* Registros desta tarefa *
============

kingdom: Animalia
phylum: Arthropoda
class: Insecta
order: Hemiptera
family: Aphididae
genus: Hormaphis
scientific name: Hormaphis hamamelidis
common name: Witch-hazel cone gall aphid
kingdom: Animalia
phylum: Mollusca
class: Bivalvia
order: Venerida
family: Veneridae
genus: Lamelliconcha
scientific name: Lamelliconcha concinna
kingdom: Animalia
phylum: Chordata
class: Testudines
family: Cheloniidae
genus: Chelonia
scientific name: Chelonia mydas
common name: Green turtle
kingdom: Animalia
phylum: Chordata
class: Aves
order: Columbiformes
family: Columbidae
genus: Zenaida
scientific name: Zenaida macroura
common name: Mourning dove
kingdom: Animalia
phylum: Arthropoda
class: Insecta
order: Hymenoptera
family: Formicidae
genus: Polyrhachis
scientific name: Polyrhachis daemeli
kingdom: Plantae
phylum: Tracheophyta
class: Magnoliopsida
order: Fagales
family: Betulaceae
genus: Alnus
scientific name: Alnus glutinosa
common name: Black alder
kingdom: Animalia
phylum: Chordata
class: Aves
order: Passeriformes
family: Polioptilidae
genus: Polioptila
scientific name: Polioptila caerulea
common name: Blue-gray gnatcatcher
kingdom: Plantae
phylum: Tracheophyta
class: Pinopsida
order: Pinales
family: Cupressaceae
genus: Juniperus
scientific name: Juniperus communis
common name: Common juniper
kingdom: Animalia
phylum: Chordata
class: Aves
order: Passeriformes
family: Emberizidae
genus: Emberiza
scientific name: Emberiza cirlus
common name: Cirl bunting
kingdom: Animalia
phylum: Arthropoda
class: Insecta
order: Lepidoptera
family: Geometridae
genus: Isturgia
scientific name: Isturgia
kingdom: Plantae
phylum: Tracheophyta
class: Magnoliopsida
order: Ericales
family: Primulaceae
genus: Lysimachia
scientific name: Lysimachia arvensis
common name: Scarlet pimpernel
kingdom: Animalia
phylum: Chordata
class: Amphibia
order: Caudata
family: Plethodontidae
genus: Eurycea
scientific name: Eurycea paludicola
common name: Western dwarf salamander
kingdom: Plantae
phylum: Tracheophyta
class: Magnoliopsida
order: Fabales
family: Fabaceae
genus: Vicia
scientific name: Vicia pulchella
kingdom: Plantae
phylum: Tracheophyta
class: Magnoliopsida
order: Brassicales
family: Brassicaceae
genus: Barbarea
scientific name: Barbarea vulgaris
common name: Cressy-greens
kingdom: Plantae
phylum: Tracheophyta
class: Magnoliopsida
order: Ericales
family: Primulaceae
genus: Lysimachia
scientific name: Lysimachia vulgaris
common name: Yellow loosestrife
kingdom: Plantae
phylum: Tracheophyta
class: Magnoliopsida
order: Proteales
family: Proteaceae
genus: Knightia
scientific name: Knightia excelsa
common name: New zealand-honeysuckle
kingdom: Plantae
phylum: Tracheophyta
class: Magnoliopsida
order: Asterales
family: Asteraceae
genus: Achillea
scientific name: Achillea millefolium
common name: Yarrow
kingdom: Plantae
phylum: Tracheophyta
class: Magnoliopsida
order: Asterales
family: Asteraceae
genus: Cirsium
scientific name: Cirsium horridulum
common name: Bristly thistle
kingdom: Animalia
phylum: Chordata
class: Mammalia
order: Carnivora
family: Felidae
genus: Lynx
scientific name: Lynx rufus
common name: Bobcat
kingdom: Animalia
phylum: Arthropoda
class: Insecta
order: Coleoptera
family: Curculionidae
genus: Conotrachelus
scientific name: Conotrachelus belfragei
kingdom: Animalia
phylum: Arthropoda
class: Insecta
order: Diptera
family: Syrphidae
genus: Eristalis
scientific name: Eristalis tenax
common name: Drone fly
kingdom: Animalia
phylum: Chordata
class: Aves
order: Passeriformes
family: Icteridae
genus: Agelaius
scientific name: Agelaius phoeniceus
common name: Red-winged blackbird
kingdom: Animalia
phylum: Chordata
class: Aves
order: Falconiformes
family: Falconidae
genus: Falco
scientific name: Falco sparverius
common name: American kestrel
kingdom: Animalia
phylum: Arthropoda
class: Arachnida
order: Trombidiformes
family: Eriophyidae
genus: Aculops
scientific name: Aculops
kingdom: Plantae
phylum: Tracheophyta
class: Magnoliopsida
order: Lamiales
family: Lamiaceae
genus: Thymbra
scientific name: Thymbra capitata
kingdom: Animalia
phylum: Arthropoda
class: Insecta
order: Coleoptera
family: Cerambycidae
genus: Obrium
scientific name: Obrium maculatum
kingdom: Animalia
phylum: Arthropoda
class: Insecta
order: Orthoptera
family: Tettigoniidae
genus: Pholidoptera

============

* O que produzir *
Transcreva sem alterações as linhas dos registros acima, desde a primeira até a linha com "genus: Polioptila", incluindo ambas.

* Resultado do exercício *
kingdom: Animalia
phylum: Arthropoda
class: Insecta
order: Hemiptera
family: Aphididae
genus: Hormaphis
scientific name: Hormaphis hamamelidis
common name: Witch-hazel cone gall aphid
kingdom: Animalia
phylum: Mollusca
class: Bivalvia
order: Venerida
family: Veneridae
genus: Lamelliconcha
scientific name: Lamelliconcha concinna
kingdom: Animalia
phylum: Chordata
class: Testudines
family: Cheloniidae
genus: Chelonia
scientific name: Chelonia mydas
common name: Green turtle
kingdom: Animalia
phylum: Chordata
class: Aves
order: Columbiformes
family: Columbidae
genus: Zenaida
scientific name: Zenaida macroura
common name: Mourning dove
kingdom: Animalia
phylum: Arthropoda
class: Insecta
order: Hymenoptera
family: Formicidae
genus: Polyrhachis
scientific name: Polyrhachis daemeli
kingdom: Plantae
phylum: Tracheophyta
class: Magnoliopsida
order: Fagales
family: Betulaceae
genus: Alnus
scientific name: Alnus glutinosa
common name: Black alder
kingdom: Animalia
phylum: Chordata
class: Aves
order: Passeriformes
family: Polioptilidae
genus: Polioptila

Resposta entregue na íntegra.